30 Ocak 2012 Pazartesi

perfect sense

Eğer 5 duyunuzdan bir tanesini seçmek ve diğerlerinden feragat etmek zorunda kalsaydınız, hangisini seçerdiniz?

* yazının devamı spoiler içeriyor, başlık filmin adı, aman deyim*

Bugün izlediğim bir film beni yerle bir etti, üzdü, endişelendirdi. Evet bugün izlediğim bir film beni çokça düşündürdü.

Şöyle ki, bulaşıcı bir hastalık sonucu insanların koku alma yetileri kayboluyor. Başta korkutucu gibi gelen bu duruma bir süre sonra uyum sağlamaya çalışıyorlar, yemekleri daha baharatlı, daha tatlı, daha acı yaparak.

Sonrasında, tat alma duyuları köreliyor. Bir durum düşünün ki, sindirebildiğiniz herşey artık sizin için standart algıda. Tatsızsınız evet, sosyal hayatınız da tatsız. Sevgiliyle çıkılan şarap eşliğindeki romantik akşam yemekleri, masanın üzerindeki bir demet çiçek artık hiçbir şey ifade etmez size, edemez. Hayvansal bir içgüdüyle sadece doymak için yiyorsunuz, çünkü bir süre sonra yemeklerin tadı da unutulmaya başlanıyor. İnsanlık azimli, ilk şoktan sonra herşeye uyum sağlamışız bunun da üstesinden geliriz demeyi tercih ediyor. Sabunla pasta, pamukla cips bir şekilde ayırt edilmeli birbirinden değil mi? Böylelikle romantik akşam yemeklerinde önemli olan şarap kadehinin çıkardığı sese, ekmeğin koparılırken elde çıtır çıtır ufalanır bir his bırakmasına veya pasta kremasına verilen şekle dönüşüyor. İnsanla hayvanın farklılığını burada görüyoruz, insanlar sadece doymak değil, doyduğundan tatmin olmak istiyor.

Film ilerledikçe, sesin de yavaş yavaş kaybolmaya başlayacağını anlıyor, huzursuz oluyoruz. İnsanlar dünyanın sonunun geldiğini düşünüp etrafı yağmalamaya başlıyorlar, restoran sahipleri "satabileceğimiz tek şey un ve yağ!" diyerek kepenk indiriyorlar. "Ses"i yitirenler karantinaya alınsa da bir süre sonra ses dünyadan yok oluyor. İşitsel bir karanlık, müzik yok, telefon konuşması yok, araba kornası yok.
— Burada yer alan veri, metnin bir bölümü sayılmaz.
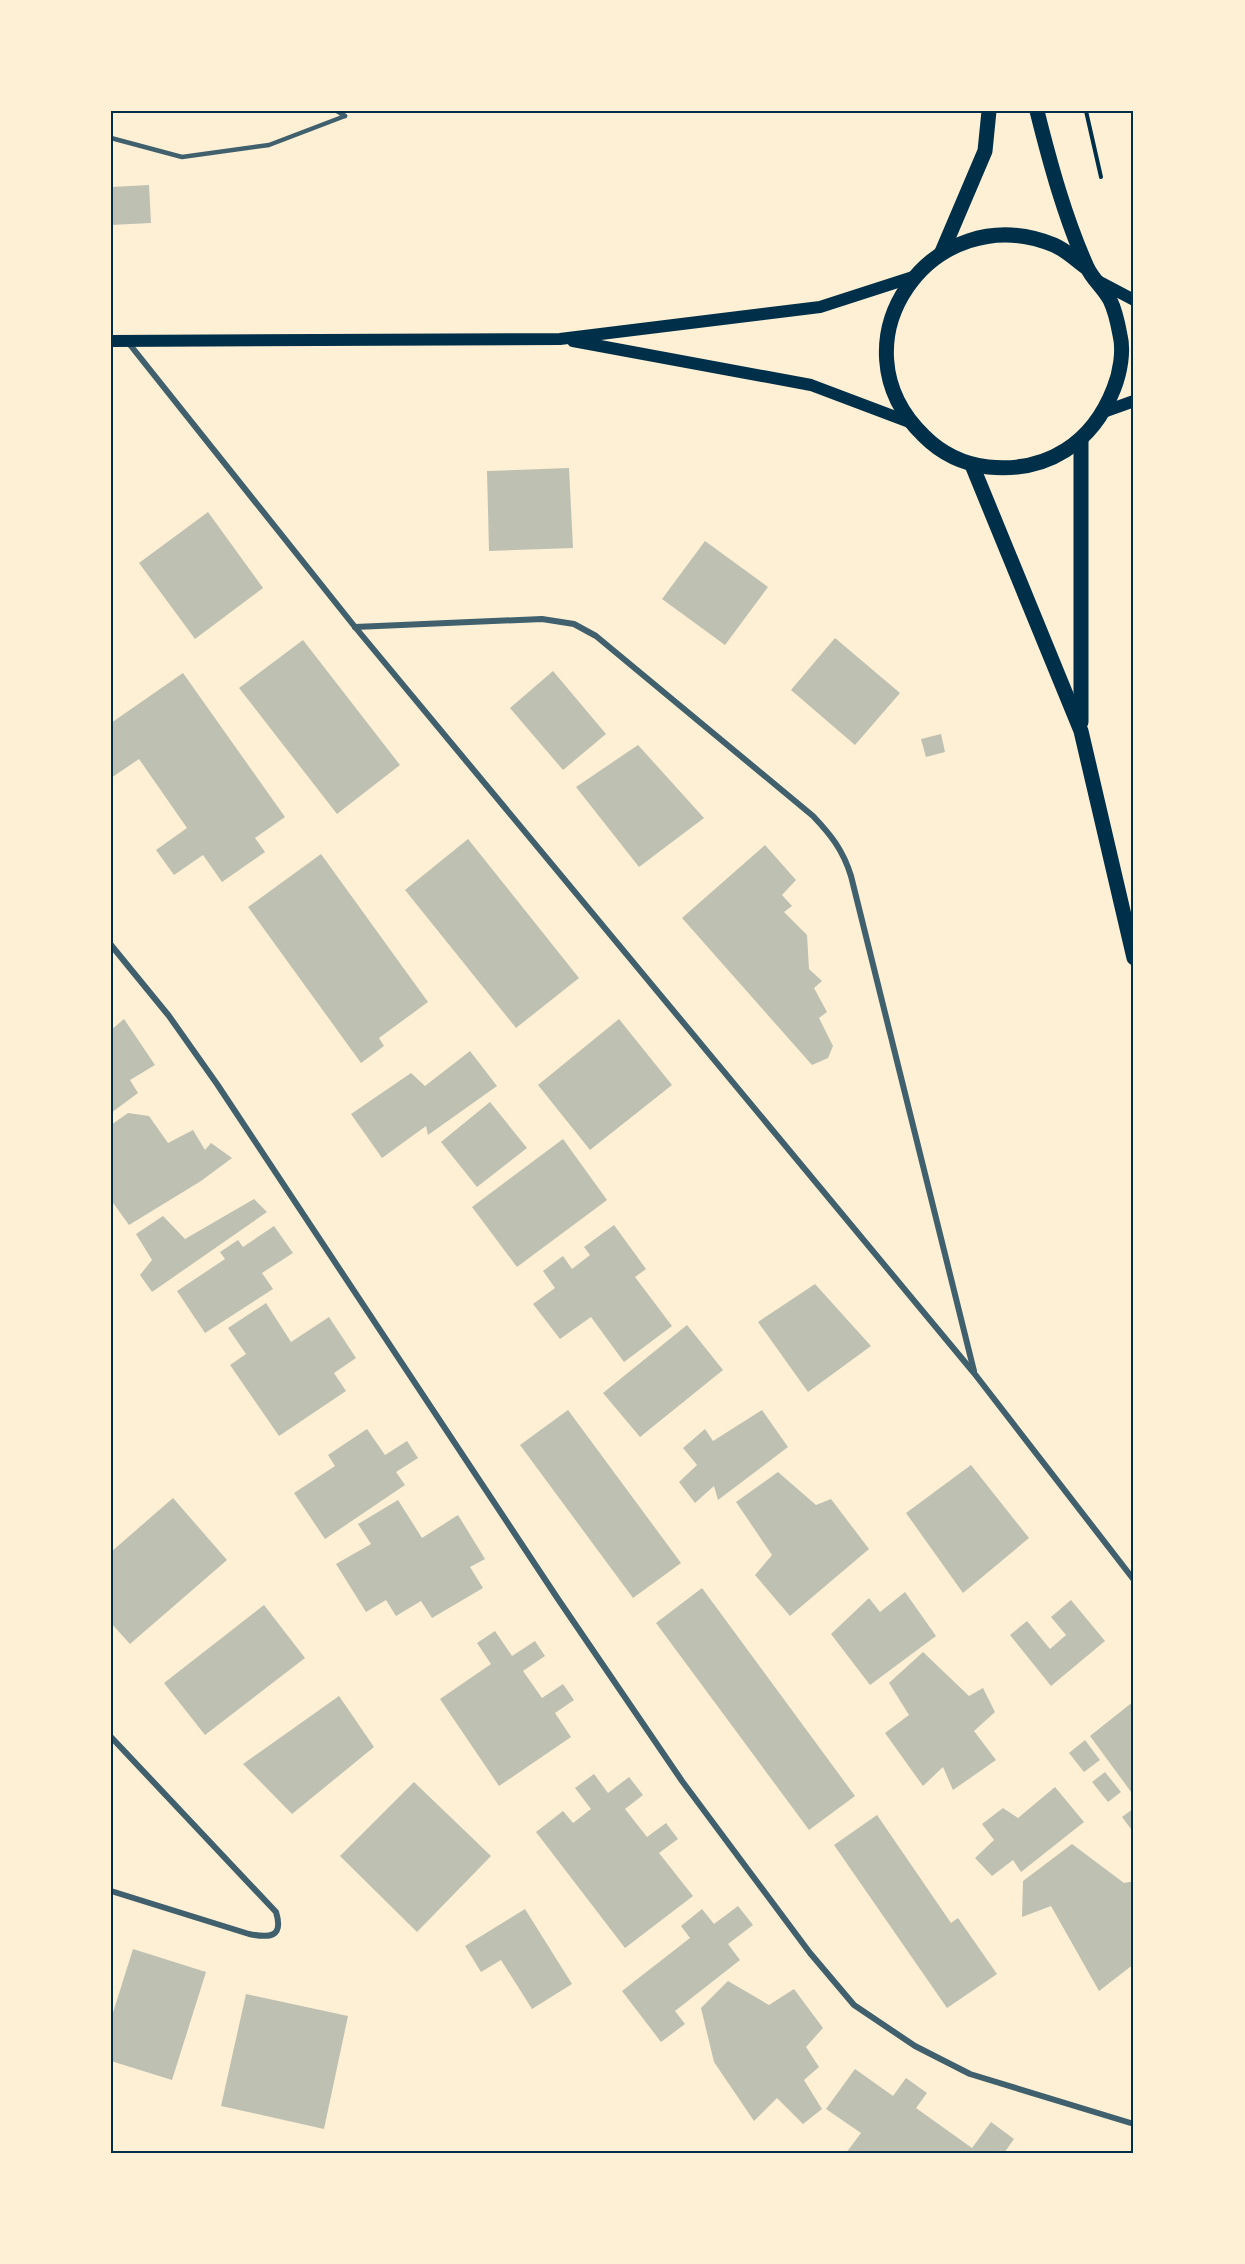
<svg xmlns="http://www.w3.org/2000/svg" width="1245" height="2264" font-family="'PT Sans',sans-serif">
<rect width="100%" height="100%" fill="#fdf0d5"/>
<g fill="#bec0b2">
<path d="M 149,185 L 151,223 L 111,225 L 111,187 Z"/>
<path d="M 569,468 L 573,548 L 489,551 L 487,471 Z"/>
<path d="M 208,512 L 263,588 L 195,639 L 139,563 Z"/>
<path d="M 705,541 L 768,587 L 725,645 L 662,599 Z"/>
<path d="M 835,638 L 900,693 L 855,745 L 791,690 Z"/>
<path d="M 303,640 L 400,765 L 337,814 L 239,688 Z"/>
<path d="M 553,671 L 606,734 L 563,770 L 510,708 Z"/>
<path d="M 183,673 L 285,817 L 255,838 L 265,852 L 222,882 L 203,855 L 174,875 L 156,850 L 187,828 L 139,759 L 111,778 L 111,723 Z"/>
<path d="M 941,734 L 945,752 L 926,757 L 921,739 Z"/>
<path d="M 638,745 L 704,818 L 639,867 L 576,787 Z"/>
<path d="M 468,839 L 579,978 L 516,1028 L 405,890 Z"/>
<path d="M 765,845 L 796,880 L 782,895 L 792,906 L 784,912 L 807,935 L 809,969 L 822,981 L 814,988 L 827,1012 L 819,1018 L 833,1046 L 828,1058 L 812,1065 L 682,918 Z"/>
<path d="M 321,854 L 428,1002 L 379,1038 L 384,1046 L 361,1063 L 248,907 Z"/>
<path d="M 124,1019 L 155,1065 L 130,1080 L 138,1093 L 111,1113 L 111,1030 Z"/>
<path d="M 619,1019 L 672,1085 L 590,1150 L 538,1085 Z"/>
<path d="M 470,1051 L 497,1086 L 428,1135 L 426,1126 L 382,1158 L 351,1114 L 411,1073 L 425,1086 Z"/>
<path d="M 490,1102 L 527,1148 L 477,1187 L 441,1142 Z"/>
<path d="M 128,1113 L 149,1116 L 168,1143 L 193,1130 L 205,1150 L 211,1143 L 232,1158 L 201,1181 L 129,1225 L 111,1200 L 111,1125 Z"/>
<path d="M 563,1139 L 607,1200 L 517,1267 L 472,1207 Z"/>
<path d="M 254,1199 L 267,1212 L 152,1292 L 140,1275 L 152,1260 L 136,1234 L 163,1216 L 185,1239 Z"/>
<path d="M 614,1225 L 646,1269 L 635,1277 L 672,1326 L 624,1362 L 591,1317 L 560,1339 L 533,1304 L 555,1288 L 543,1271 L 563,1256 L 572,1269 L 590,1255 L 584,1247 Z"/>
<path d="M 274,1226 L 293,1253 L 262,1273 L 273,1289 L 205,1333 L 177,1291 L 225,1259 L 220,1252 L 238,1240 L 243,1247 Z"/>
<path d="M 815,1284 L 871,1346 L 808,1392 L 758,1322 Z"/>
<path d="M 266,1303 L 291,1342 L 329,1317 L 356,1358 L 334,1373 L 346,1391 L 279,1436 L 230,1365 L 246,1354 L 228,1328 Z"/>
<path d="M 687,1325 L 723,1370 L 640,1437 L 603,1393 Z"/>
<path d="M 568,1410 L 681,1563 L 633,1598 L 520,1445 Z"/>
<path d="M 762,1410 L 788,1447 L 718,1500 L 714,1486 L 695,1503 L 679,1482 L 697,1465 L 683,1448 L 705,1429 L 713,1441 Z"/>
<path d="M 367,1429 L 385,1455 L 407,1441 L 418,1458 L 396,1472 L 405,1485 L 325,1539 L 294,1493 L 335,1466 L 328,1455 Z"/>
<path d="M 971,1465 L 1029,1538 L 963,1593 L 906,1513 Z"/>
<path d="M 778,1472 L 816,1505 L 831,1499 L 869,1549 L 790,1616 L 755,1575 L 772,1555 L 736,1502 Z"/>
<path d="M 173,1498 L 227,1560 L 130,1644 L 111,1623 L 111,1552 Z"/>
<path d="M 398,1500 L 422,1538 L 458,1515 L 485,1559 L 470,1567 L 483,1588 L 432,1618 L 421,1601 L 396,1616 L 386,1600 L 366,1612 L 336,1564 L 371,1544 L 358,1524 Z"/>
<path d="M 702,1588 L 855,1796 L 809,1830 L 656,1623 Z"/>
<path d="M 905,1592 L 936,1636 L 870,1685 L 831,1634 L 869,1598 L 880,1612 Z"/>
<path d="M 1071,1600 L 1105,1641 L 1051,1686 L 1010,1635 L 1027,1621 L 1050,1649 L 1066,1635 L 1051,1617 Z"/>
<path d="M 264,1605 L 305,1658 L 205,1735 L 164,1683 Z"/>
<path d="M 495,1631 L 512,1656 L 535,1641 L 545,1656 L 523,1671 L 542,1698 L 563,1684 L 574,1700 L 555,1713 L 571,1737 L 499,1786 L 440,1699 L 491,1664 L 477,1643 Z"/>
<path d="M 923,1652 L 969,1696 L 983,1688 L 995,1712 L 974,1731 L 996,1760 L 953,1790 L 943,1767 L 923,1786 L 885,1733 L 909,1715 L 889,1683 Z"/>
<path d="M 339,1696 L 374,1747 L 292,1814 L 243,1764 Z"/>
<path d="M 1134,1701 L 1134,1796 L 1090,1736 Z"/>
<path d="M 1085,1740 L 1100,1760 L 1084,1772 L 1069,1753 Z"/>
<path d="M 1105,1772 L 1121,1792 L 1108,1802 L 1092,1782 Z"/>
<path d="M 594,1774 L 608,1793 L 629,1777 L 643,1795 L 625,1809 L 647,1837 L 666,1823 L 678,1839 L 659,1853 L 693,1896 L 625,1948 L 536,1832 L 563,1811 L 573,1823 L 591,1809 L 575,1788 Z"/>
<path d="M 414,1782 L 491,1856 L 417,1932 L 340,1856 Z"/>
<path d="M 1055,1787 L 1084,1822 L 1021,1872 L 1013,1860 L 992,1876 L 975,1858 L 994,1840 L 982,1824 L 1003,1808 L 1018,1818 Z"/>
<path d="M 1134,1808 L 1134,1833 L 1122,1817 Z"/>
<path d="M 877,1815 L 951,1923 L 958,1918 L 997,1974 L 947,2008 L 834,1845 Z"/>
<path d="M 1072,1844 L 1124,1883 L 1134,1881 L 1134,1964 L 1099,1991 L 1051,1906 L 1022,1917 L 1023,1881 Z"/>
<path d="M 738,1906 L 753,1925 L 728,1944 L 740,1960 L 675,2011 L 685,2024 L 661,2042 L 622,1991 L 690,1938 L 681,1926 L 702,1909 L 714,1924 Z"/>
<path d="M 525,1909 L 572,1984 L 532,2009 L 501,1960 L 481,1972 L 465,1946 Z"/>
<path d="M 133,1949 L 206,1972 L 172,2080 L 111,2061 L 111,2019 Z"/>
<path d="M 728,1981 L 769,2005 L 794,1989 L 823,2028 L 806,2047 L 819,2067 L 804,2080 L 822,2109 L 803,2124 L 777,2098 L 754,2121 L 714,2062 L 701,2008 Z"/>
<path d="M 246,1994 L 348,2016 L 324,2129 L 221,2106 Z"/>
<path d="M 855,2069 L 893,2096 L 906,2078 L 927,2093 L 916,2108 L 972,2148 L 991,2122 L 1014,2139 L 1004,2153 L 846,2153 L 861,2133 L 826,2109 Z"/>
</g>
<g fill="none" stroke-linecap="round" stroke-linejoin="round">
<path stroke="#003049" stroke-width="4" d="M 1086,111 L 1101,177"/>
<g stroke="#3f606c" stroke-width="4.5">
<path d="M 337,111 L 345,116"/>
<path d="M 111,138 L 182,157 L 269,145 L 345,116"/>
</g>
<g stroke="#3f606c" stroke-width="6">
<path d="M 127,341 L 355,627 L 974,1373 L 1134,1580"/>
<path d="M 355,627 L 542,619 L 574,624 L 596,636 L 813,816 C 831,835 843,850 851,876 L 974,1371"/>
<path d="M 111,945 L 169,1016 L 217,1084 L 558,1599 L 682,1781 L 810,1953 L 854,2005 L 915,2046 L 970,2074 L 1134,2124"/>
<path d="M 111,1737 L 276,1912 C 284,1938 269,1938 249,1934 L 111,1891"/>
</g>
<g stroke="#003049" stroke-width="12">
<path d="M 1098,281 L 1134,300"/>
<path d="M 111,341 L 560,339 L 820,307 L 913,277"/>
<path d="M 573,341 L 811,385 L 909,422"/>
<path d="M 1106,411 L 1134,401"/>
</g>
<g stroke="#003049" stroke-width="15">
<path d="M 1037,111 C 1050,163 1065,218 1087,267 C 1092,279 1104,288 1110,300 C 1115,310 1118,324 1120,335 C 1124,351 1120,373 1114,388 C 1093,443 1047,473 988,467 C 963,464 941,453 924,436 C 828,344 932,195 1054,245 C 1066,250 1077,261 1087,268"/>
<path d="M 942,252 L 985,151 L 989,111"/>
<path d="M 1081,441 L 1081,722"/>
<path d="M 972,465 L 1081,731 L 1134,958"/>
</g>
</g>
<rect width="1245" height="2264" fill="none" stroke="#fdf0d5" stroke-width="225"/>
<rect x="112" y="112" width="1020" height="2040" fill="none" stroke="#003049" stroke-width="2"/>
</svg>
Basitçe, yok. Alışmalı fakat kim o alışmak isteyen diye sormak lazım? Alışmak demek sevdiklerinin sesini hatırlayamamak, arabesk müziğe tahammül edemeyen pek rafine zevklere sahip kulağının onu bile hafızasında tutamaması demek. Yeni bir süreç. Sosyal bir açlıkla adeta kanlı bir parça et arayan kaplan gibi barlara gidiyor, delicesine davul ve bateri çalınan kapalı ortamlara gidiyorsunuz Ellerinizle masalara tutunup sahnedekiler zıplarken masa nasıl titriyor anlamak, tatmak, koklamak, duymak istiyorsunuz. Masa ne kadar titriyorsa, müzik o kadar iyi artık.

Bu noktada tamamen karanlığa gömüldüklerinde, olan biteni göremediklerinde neler olacağını düşünmeye başlıyorsunuz. Tüm duyulardan yoksun boş bir kabuk mu olacaklar? Herşey bitecek mi? Tüm o kaos ve panik dünyanın sonunu getirecek mi?

Hiç sanmıyorum diyor size film.

Çok samimi ve çarpıcı buldum, evet. Etkilendim. Filmi bitirdiğinizde asla hak vermek istemeyeceksiniz biliyorum ama dediğim gibi.
Mesele sadece dokunmak.

2 yorum:

Cansu dedi ki...

geçen gün izlemiştim ve duyu kaybıyla ilgili tivitler bloglarla dolmuştum. gerçekten aramızda bi elanktrik var selen :o

zeytin dedi ki...

kağıt paralarımızın döne dolaşa birbirimizin cebine girdiğinden yüzde yüz eminim şu noktadan sonra.